Fowler flushed, glanced back at her platoon. “I’m not sure that we’re all exactly ready for inspection,” she said. “I’d sure as hell like to meet that person.”
“Wouldn’t we all?” said Pulowski’s mother.
“Don’t let the lieutenant fool you,” Pulowski said. Because it had gotten awkward holding on to Fowler’s elbow, he squeezed it once and then backed off and gave her a chuck on the shoulder, harder than he normally would—hard enough that she would know that he was fucking with her. Which, judging by her brief, suppressed smile, and the flash of anger in her eyes, she did. “She and her platoon have just spent the past three weeks standing around in the snow, loading about fifty thousand tons of equipment onto railcars, while the rest of these lazy fucks”—here he gestured at the auditorium as a whole, and particularly the soldiers from Masterson’s infantry company, who’d camped out in the visitors’ bleachers, under a sign that read DELTA ME TO DEATH—“sat around and polished their boots. Three weeks of preparing for the DRIF is no small thing.”
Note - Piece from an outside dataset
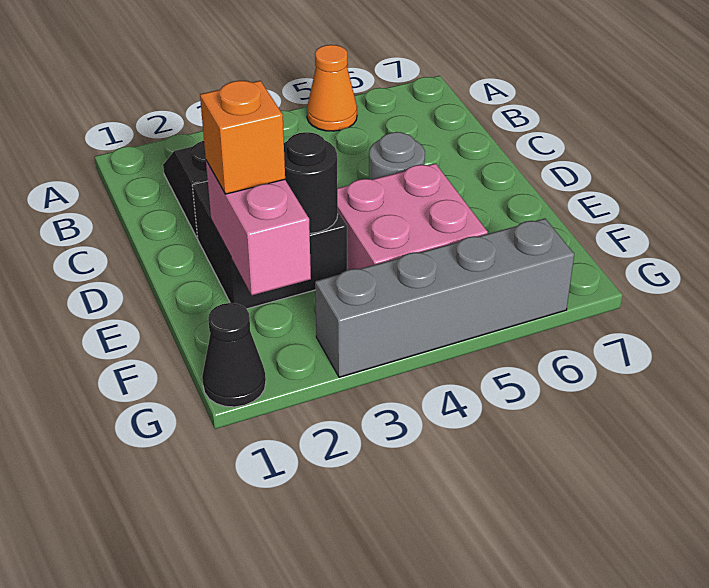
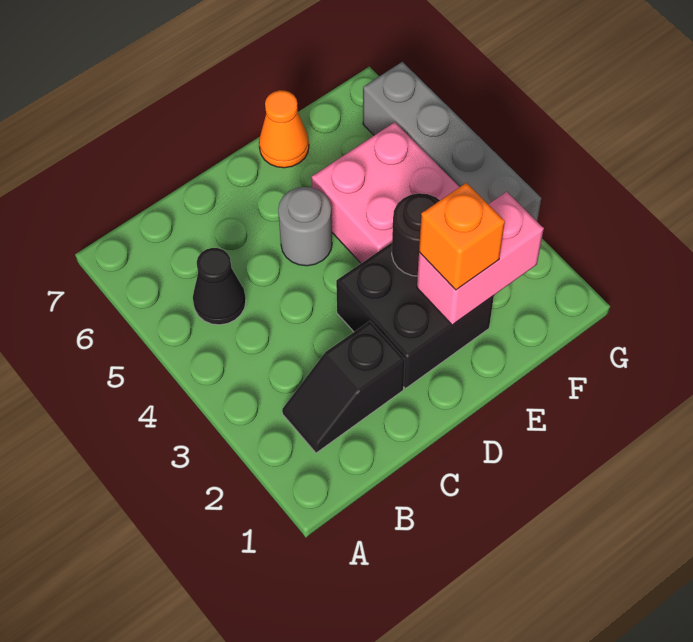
orange 1x1 cone [307,45,357,131] -> orange 1x1 cone moved to [259,90,309,168]
black 1x1 cone [202,303,266,407] -> black 1x1 cone moved to [193,248,246,325]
“What’s the DRIF?” Pulowski’s mother asked. “I was married to an Army surgeon, so I’m used to the acronyms, but that’s a new one for me.”
“The acronym is really DRRF,” Fowler said, with the first real confidence she’d displayed in the conversation—much to Pulowski’s satisfaction. “What that
means depends on who you’re talking to. The colonel translates it as Deployment Ready Reaction Field. That’s where we get our stuff ready to be loaded onto railcars. But it’s also a state of mind. So we leave an R out and call the whole thing the DRIF.”
“Sounds even worse than OIF,” Pulowski’s mother said. She squatted down with her tote and began to examine the ruck that Fowler had unpacked.
“One or two?” Fowler asked.
“I don’t know. Any number.”
“Or DFAC,” Pulowski said.
“My ex-husband used to talk about the NBFC zone,” Pulowski’s mother said.
“No bullshit from civilians,” Pulowski clarified.
“He was a surgeon at Fort Campbell,” Pulowski’s mother said. “We used to call him the Dr. Ratched of the OR. Very schedule-driven person. Rule-oriented, big fan of the acronym. One of the things he liked best about the Army was that its rules kept everything from being messy. But of course things are messy, and the best things are always messy—or at least that’s what I’ve always believed.”
“So I’ve heard,” Fowler said.
“Have you?” Pulowski’s mother said. “From where?” A coy smile there, his mother’s best.
“Not from me,” Pulowski assured her. “Excellence, strictness, and clarity are my buzzwords. Superb soldiering. Honor your country. Organization before oneself. Fowler knows all this. You’ve seen my dominant scores at the rifle range?”